Só ontem à noite acordei para a viralidade do menino que acabou por morrer quando a família lhe quis dar vida. A falta de internet tem destas coisas.
Não estou por dentro dos contornos da guerra, sinto-me em profundo desconhecimento para compreender o que se passa verdadeiramente de um lado da guerra e na inacção de outros países, mas tenho andado o verão todo a ver notícias de barcos a chegar pelo Mediterrâneo, abarrotando de pessoas nas piores condições, um risco que para eles valerá a pena correr quando a única opção é ficar. Isto os que chegam vivos. Depois há as notícias de milhares de corpos a flutuar ou fechados em carrinhas de carga, enquanto morrem às dezenas, primeiro um, depois o que estava encostado ao outro no espaço disponível, até morrerem todos na caixa de uma carrinha com um condutor que à frente leva um maço de notas no bolso.

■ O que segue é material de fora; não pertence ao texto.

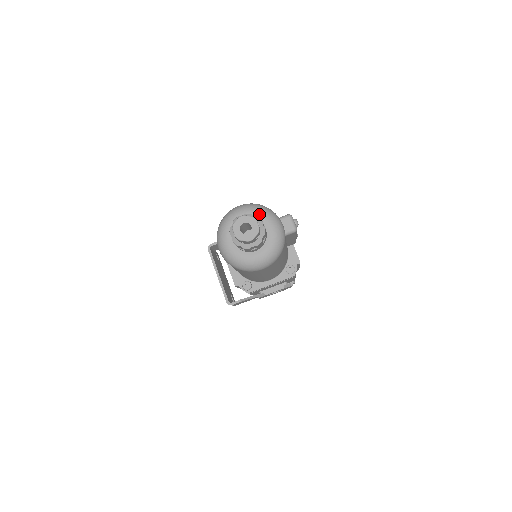
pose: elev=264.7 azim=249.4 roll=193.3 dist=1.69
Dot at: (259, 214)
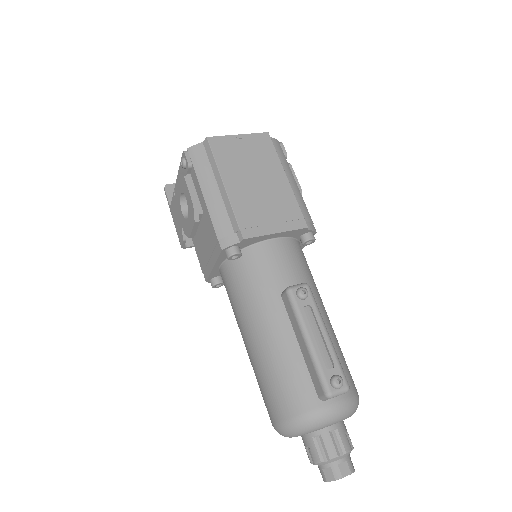
Dot at: (311, 432)
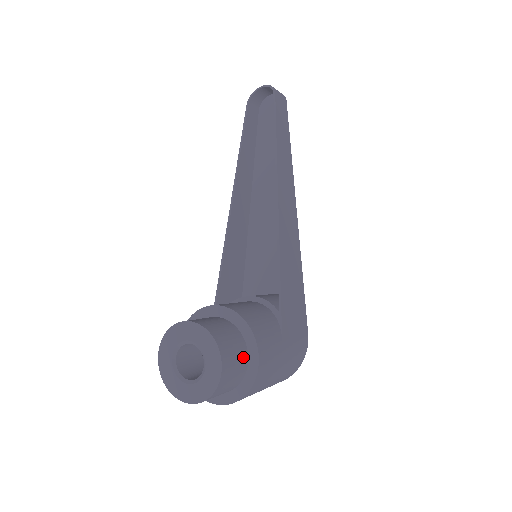
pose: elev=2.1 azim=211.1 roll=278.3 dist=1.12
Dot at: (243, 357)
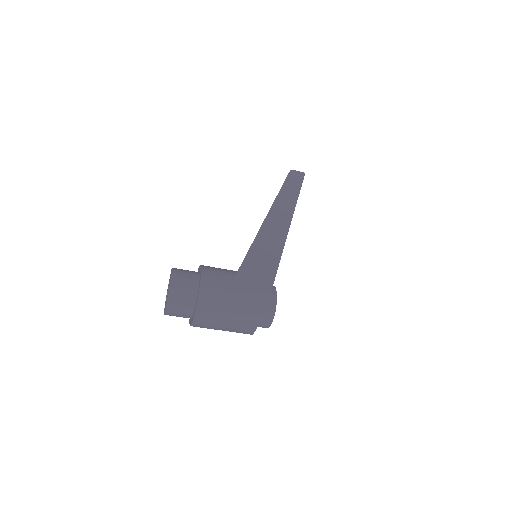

Estou a ler um livro difícil de mastigar: Os bebés de Auschwitz. Durante muito tempo achei que tinha um fascínio por desgraças históricas, como esta dos campos e o 11 de Setembro, para citar alguns exemplos. Mas mais tarde percebi que o meu fascínio é pelas histórias de sobrevivência, de saber mais.
O livro que estou a ler é estranho. É de tal forma macabro que a minha imaginação não consegue acompanhar o que terá sido a vida destes judeus. Fico-me pela leitura, mas sinto que a minha imaginação não consegue imaginar a verdadeira realidade, está longe de cheiros e de ter uma ideia fotográfica das condições desumanas. Mais ainda, não compreendo como tal foi possível, num mundo inteiro cheio de gente. Como foi sequer possível começar, já nem digo chegar àquele ponto.
O livro que hoje leio será o livro que os meus descendentes vão ler daqui a 50 anos, mas relatando histórias de famílias que se meteram num barco insuflável no Mediterrâneo para fugir à guerra. Pessoas que largaram tudo o que tinham, fazendo os filhos correr risco de vida, sem saber se chegavam ao destino, enquanto a Europa erguia muros com arame farpado e lançava cães nas fronteiras. Histórias que vão contar a viralidade das imagens de um menino de três anos largados às ondas de uma praia, de cara na areia como quem dorme.
E então aí será tão motivo de vergonha para o mundo e para os humanos como foi a Alemanha nazi há 75 anos. Pena que também vai ser tarde.